Everything has a Hermitian metric, no need to embed stuff

(pull back the standard Hermitian inner product on $\Bbb C^n$ via trivializations and use partitions of unity)

But you need to embed something somewhere if you want to say the dual bundle embeds in $\Bbb C^n$, is all what I am saying

Yeah

That's right :P

This bit is a bit subtle and specific to the complex case. I can embed $E$ in $\mathbf C^n$, but why does it give an embedding of $E^*$ too? Hmm.

@Danu If $s$ is a section of $E$, define $s^*(p) = \langle - , s(p)\rangle$. Shouldn't this be a holomorphic section?

O(-1) has no hol. sections

^

whereas O(1) has lots

Well, just $n+1$ independent ones

Only a trivial line bundle and its dual both have sections

remind me what $\mathcal O$ is

O(-1) is the tautological line bundle.

not what I asked; see Danu's original question

and $\mathcal O(1)$ is its dual

Oh, $\mathcal O$ is trivial

Just $X\times \Bbb C$

he uses the notation $\mathcal O$. certainly by $\mathcal O^{\otimes k}$ you don't mean $\mathcal O(k)$

right

@Danu the $k$-fold tensor product of the trivial bundle with itself is the trivial bundle.

@MikeMiller Oh, I must've messed something up

if I wrote $\otimes$

I meant $\oplus$; I've corrected the messages now.

he probably meant the rank k trivial bundle

^

Sorry about that, @Mike

this is too hard

Tell me about it...

@Danu mod power abuse

I resorted to something that should be more straightforward

you should do something easy, like gauge theory

So if I just have $\mathcal O(-1)$ and $\mathcal O(1)$

I already know how $\mathcal O(-1)$ embeds into the trivial rank $n+1$ bundle

Now I just wanna understand the Hermitian structure induced on it by $\mathcal O(1)$

and why it coincides with restriction of the standard one on $\mathcal O^{\oplus n+1}$

I can explain how to the induced one from $\mathcal O(1)$, if you wanna hear it

@Danu actually, if E embeds in C^n, doesn't Hom(E, C) embed in Hom(C^n, C)?

@BalarkaSen Yeah, tensoring doesn't spoil embedding. That's right

I guess that should help

Thanks :)

Assuming it does help, no problem :)

Now, I just need to see why the dualized Hermitian structure coincides with the one obtained from restricting the one on $\Bbb C^n$

I guess it'd be the best usage of time if I just postpone this for now

I'll make a note of it, and ask Ted, or maybe the PhD student if I see him

maybe try to see it fiberwise. but yeah, don't bother with it if you don't want to

I don't think I believe you that both a line bundle and its dual embed in $\Bbb C^k$.

I think the dual does, but the original line bundle (with many sections) does not.

@MikeMiller Hmm. That thought scares me

But it may well be true.

The projections onto each factor should give holomorphic sections of the dual bundle.

Which like you said, shouldn't exist.

== DATA FOR ANALYSIS ==
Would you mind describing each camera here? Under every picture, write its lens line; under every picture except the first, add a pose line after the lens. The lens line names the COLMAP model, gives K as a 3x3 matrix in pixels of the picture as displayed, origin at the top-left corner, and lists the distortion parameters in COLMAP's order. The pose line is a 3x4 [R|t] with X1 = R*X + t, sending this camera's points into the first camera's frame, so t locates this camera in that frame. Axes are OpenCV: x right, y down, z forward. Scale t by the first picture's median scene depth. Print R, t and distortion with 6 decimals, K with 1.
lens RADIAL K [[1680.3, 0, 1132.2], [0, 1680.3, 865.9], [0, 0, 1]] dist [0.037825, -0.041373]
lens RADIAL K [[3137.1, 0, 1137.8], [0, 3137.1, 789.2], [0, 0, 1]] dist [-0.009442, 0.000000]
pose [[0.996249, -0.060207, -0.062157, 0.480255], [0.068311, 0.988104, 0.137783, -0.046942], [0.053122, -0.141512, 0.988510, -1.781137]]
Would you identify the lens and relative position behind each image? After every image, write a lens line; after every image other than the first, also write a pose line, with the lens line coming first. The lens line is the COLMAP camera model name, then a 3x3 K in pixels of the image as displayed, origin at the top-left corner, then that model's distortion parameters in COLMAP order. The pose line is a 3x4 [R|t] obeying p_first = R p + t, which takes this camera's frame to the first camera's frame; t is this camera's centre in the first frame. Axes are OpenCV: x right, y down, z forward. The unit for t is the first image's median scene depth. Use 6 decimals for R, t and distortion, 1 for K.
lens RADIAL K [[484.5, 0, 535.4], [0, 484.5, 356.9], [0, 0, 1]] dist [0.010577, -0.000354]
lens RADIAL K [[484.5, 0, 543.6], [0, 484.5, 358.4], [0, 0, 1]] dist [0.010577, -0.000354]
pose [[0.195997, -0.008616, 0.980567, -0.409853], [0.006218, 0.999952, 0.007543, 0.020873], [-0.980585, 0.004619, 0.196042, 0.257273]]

== ACTION ITEM ==
List each distinct name that comes right after an @ sign in the chat thread on Hermitian metrics and line bundles. The records are separate material, unrelated to the chat thread on Hermitian metrics and line bundles.

== RESULT OF THIS EXERCISE ==
Danu, MikeMiller, Mike, BalarkaSen